Outsourcing clinical research has become a multibillion-dollar industry. Approximately two-thirds of all expenditures in early development are outsourced to third parties. Small and midsize biopharma companies account for about 90% of that spending. By outsourcing to a contract research organization (CRO), sponsors benefit from the CRO's therapeutic and operational expertise, geographic reach, and well-established processes and tools.
Sponsors need to remember that, while outsourcing to a CRO may seem like the perfect solution, they can’t outsource their responsibility for clinical trials. Pharma and life science organizations operate in a highly competitive and tightly regulated industry. They have also been subject to some of the largest fines under the Foreign Corrupt Practices Act (FCPA).
Suppose you are a biotech startup looking to enter clinical trials or a small pharma vendor project manager new to the industry. What should you be doing to defend your organization against vendor risk? Understanding your organization's exposure to vendor's inherent risks is a good place to begin.
Understanding and Identifying Inherent Vendor Risk
Outsourcing a product or service to a third-party vendor exposes your organization to risks which naturally exist in that product or service and are known as inherent risks. Identifying the types and amounts of risks present in vendor engagement is essential. The management of clinical trials may be subject to various risks, which can be compounded if the vendor does not have the necessary controls to mitigate these risks.
Let's examine 8 common risks in clinical research:
- Strategic risk occurs when your vendor's products, services, actions, or missions aren’t aligned with your organization's strategy.
- Reputation risk is the risk that your clinical research and organization’s reputation may be impacted by your vendor's customer service, lawsuits, outages, and data breaches.
- There are two types of operational risk: internal and external. Internal operational risk refers to the vendor's ineffective processes, people, controls, and systems. The external operational risk comes from outside events like epidemics, natural disasters, severe weather, or cyberattacks.
Understanding and identifying operational risk is important, especially when the vendor is critical to your organization or the trial. Classifying a vendor as critical indicates that if that vendor were to underperform or fail, there would be significant impacts on your organization, the trial, or the trial subjects. Critical vendors are also those that could attract regulatory scrutiny or have significant impacts on your clinical research.
- Transactional risks occur when a vendor facilitates or processes financial transactions for your organization. For a clinical trial, this can mean that the vendor may be billing the subjects' insurance or Medicare for various procedures during the study.
- You’re exposed to compliance risks when the vendor fails to comply with the laws and regulations governing the products and services it provides to your organization. Vendors may also pose a compliance risk if they don’t comply with your internal policies, procedures, or business standards.
- Financial risk have two dimensions. The first is how the product or service impacts revenue or operating expenses. This can be assessed during an inherent risk assessment. The second relates to the vendor's financial stability, which is determined during the due diligence stage.
In the early phases of a clinical trial, it can be hard to estimate the financial impact because the revenue stream might not be clear. Among the most important questions to ask is: Could this vendor's actions delay or even prevent our drug or medical device from reaching the market?
- Information security risks can be cyber or physical security-related risks. Cyberattacks and data breaches are the most common events stemming from missing or ineffective cyber controls.
- A vendor's location or operations in a foreign country exposes your organization to geopolitical risk. Clinical trials don't always carry the same risks as other industries. However, the study protocol will always specify where and how the trials will be conducted, so it's still something to consider.

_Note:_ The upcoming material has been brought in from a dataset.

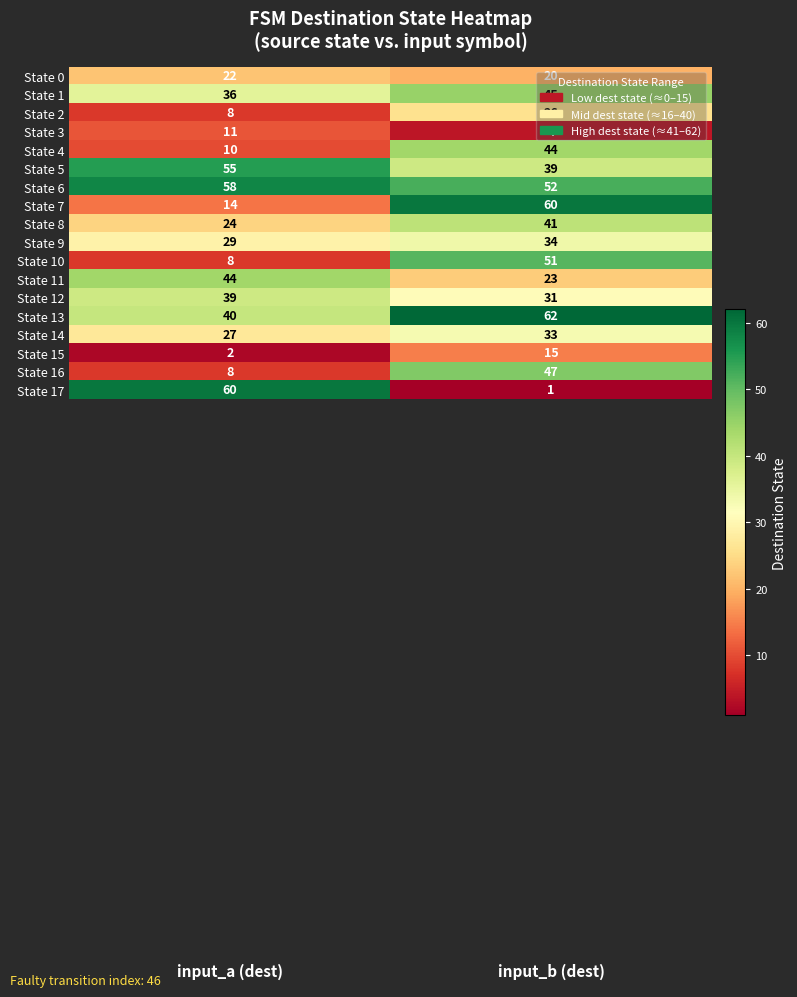

What is the difference between the highest and lowest values at input_b (dest)?

61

These eight categories should give you a basic understanding of inherent risks and how they might manifest in a clinical trial. There may be additional risk categories depending on the clinical trial you perform.
Once you have identified the possible risks, you'll need to risk-rate those vendor engagements:
- High-risk vendors have direct interaction with study subjects/patients. They’re responsible for the collection of data that contributes to primary and secondary efficacy or safety variables.
- Moderate-risk vendors have the potential to influence study conduct (e.g., translation vendors, equipment suppliers).
- Low-risk vendors don’t engage with patients or provide data for the trial. They support ancillary tasks (e.g., meeting planners, advertisers).
Vendors with high operational risks may also be considered critical if their failure significantly affects your organization, the trial, or the subjects. Each of your vendors should have a risk rating and a classification of critical or non-critical.
Identifying the inherent risks for any vendor engagement is a best practice. Before signing a contract, you must know the vendor's inherent risks and ensure they have taken the appropriate steps to mitigate them. Taking the time to assess these risks is well worth the effort and contributes to a smoother clinical trial.